Eppure, è raro che queste “liste nere” politiche si concretizzino in un mondo in cui i rapporti d’affari si basano principalmente sulla fiducia personale e sulla qualità delle relazioni. Tradizionalmente, evitare qualcuno nel mondo del venture capital non è una questione politica, ma più spesso legata alla personalità o all’integrità percepita di quella persona.

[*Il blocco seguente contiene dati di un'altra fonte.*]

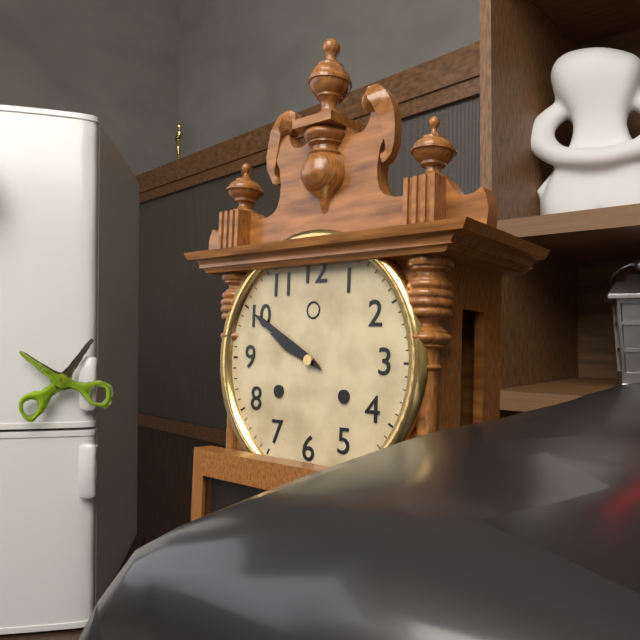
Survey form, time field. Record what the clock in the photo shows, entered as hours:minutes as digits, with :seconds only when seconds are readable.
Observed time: 9:50
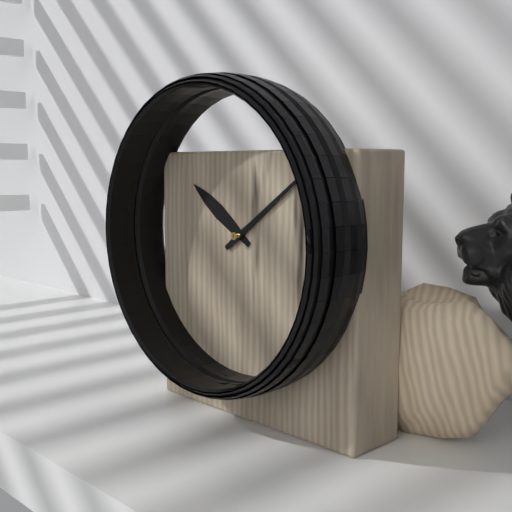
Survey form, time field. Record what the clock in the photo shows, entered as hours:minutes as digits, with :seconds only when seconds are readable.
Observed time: 10:09
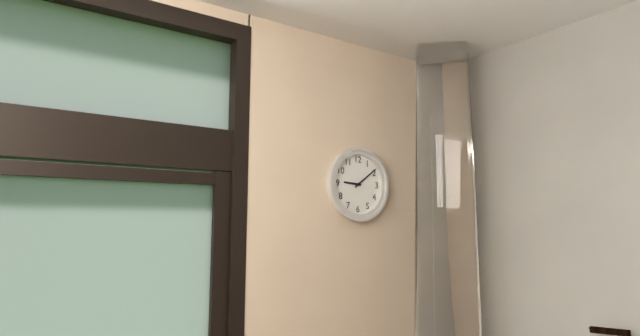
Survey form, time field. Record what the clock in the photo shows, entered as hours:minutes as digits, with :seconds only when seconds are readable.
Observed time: 9:09
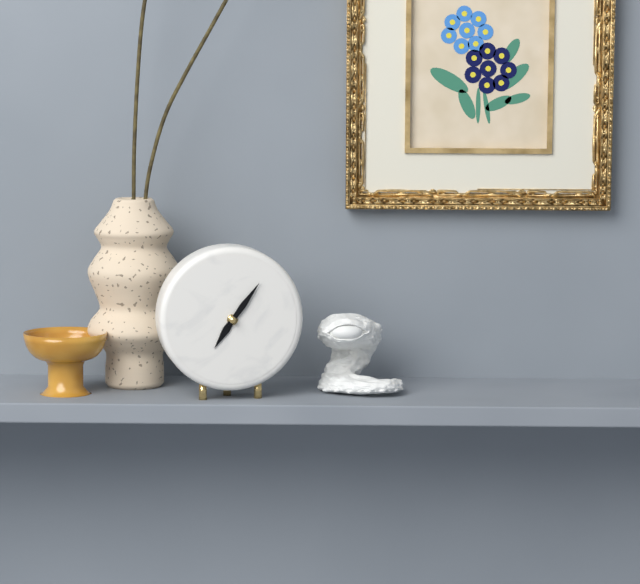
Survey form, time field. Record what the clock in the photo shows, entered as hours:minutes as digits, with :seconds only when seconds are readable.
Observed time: 7:06
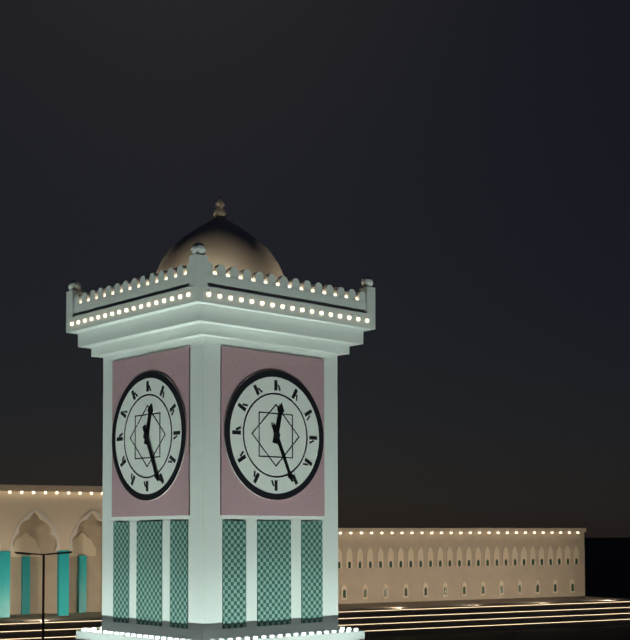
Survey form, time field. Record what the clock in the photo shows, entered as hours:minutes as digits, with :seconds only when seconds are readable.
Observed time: 12:26
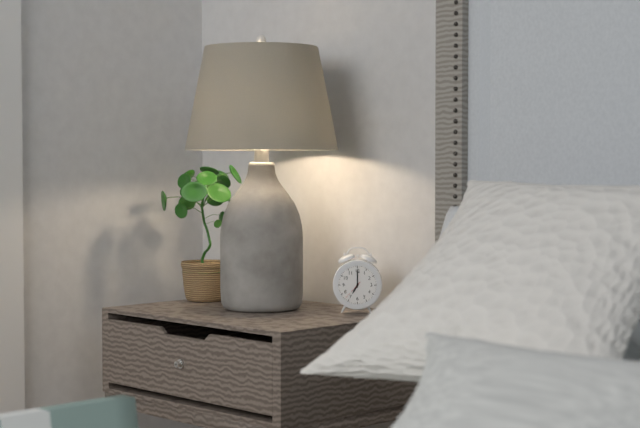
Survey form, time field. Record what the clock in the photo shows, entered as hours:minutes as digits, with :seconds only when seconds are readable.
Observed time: 7:00
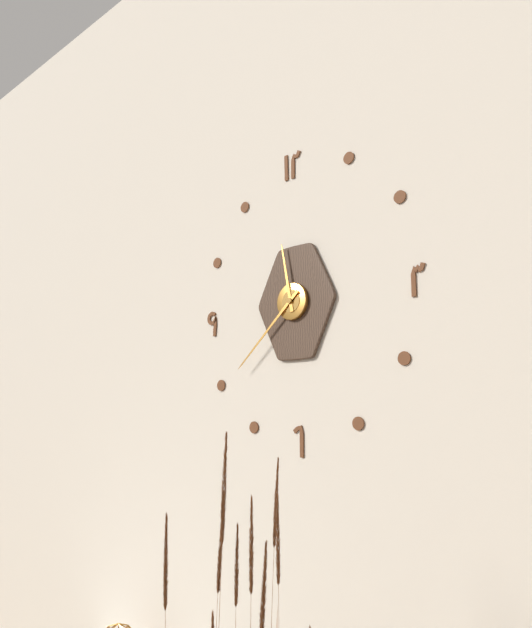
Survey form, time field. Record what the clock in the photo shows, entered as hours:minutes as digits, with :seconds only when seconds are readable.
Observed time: 11:38
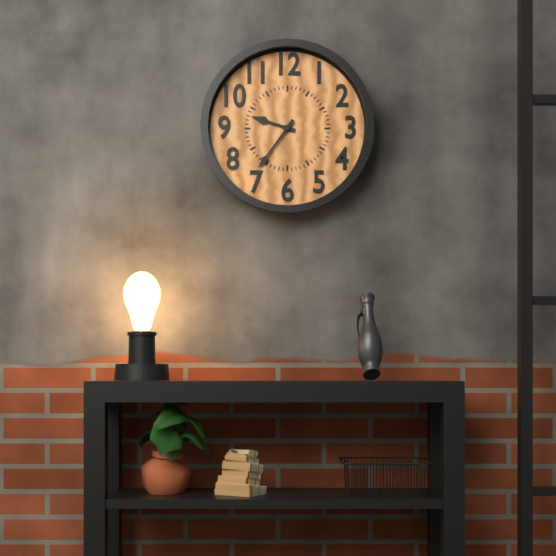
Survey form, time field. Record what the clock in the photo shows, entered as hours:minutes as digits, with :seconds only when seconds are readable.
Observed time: 9:36
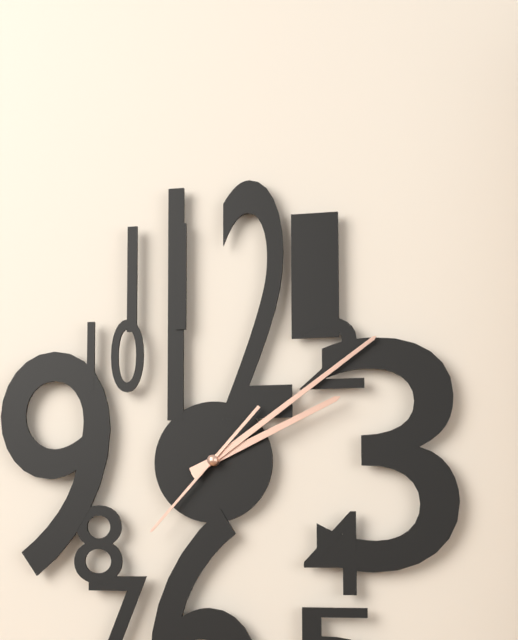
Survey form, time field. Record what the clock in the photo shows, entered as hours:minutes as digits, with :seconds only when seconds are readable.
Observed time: 2:09:37
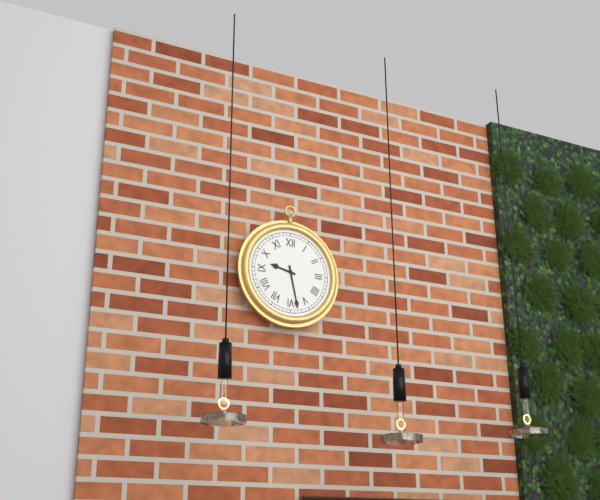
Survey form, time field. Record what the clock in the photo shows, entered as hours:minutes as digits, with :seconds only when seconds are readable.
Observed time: 9:28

Questo atteggiamento pragmatico prevale, poiché una lista nera motivata politicamente si rivelerebbe inevitabilmente dannosa per gli affari, restringendo le opportunità e frammentando un mercato già competitivo.

Una dimostrazione di come il profitto possa avere la meglio sulle posizioni ideologiche è evidente se guardiamo indietro al caso del finanziamento saudita dopo l’assassinio del giornalista dissidente Jamal Khashoggi nel 2018. Dopo una breve fase di rifiuto etico, il capitale mediorientale è tornato a fluire nella Silicon Valley. Analogamente, in tempi difficili, come l’attuale rallentamento degli investimenti, è improbabile che le risorse finanziarie vengano respinte a causa di visioni politiche contrastanti.

Hunter Walk, partner di Homebrew e sostenitore di Harris, ha sottolineato che il suo fondo continuerà a collaborare con chiunque, indipendentemente dalle differenze politiche. Walk rappresenta l’orientamento realistico di una fetta di investitori per cui il successo delle operazioni supera le divergenze ideologiche. “Non mi interessa passare il test di purezza imposto da chi è così radicalmente schierato,” ha dichiarato, riaffermando l’impegno a mantenere aperte le porte della collaborazione.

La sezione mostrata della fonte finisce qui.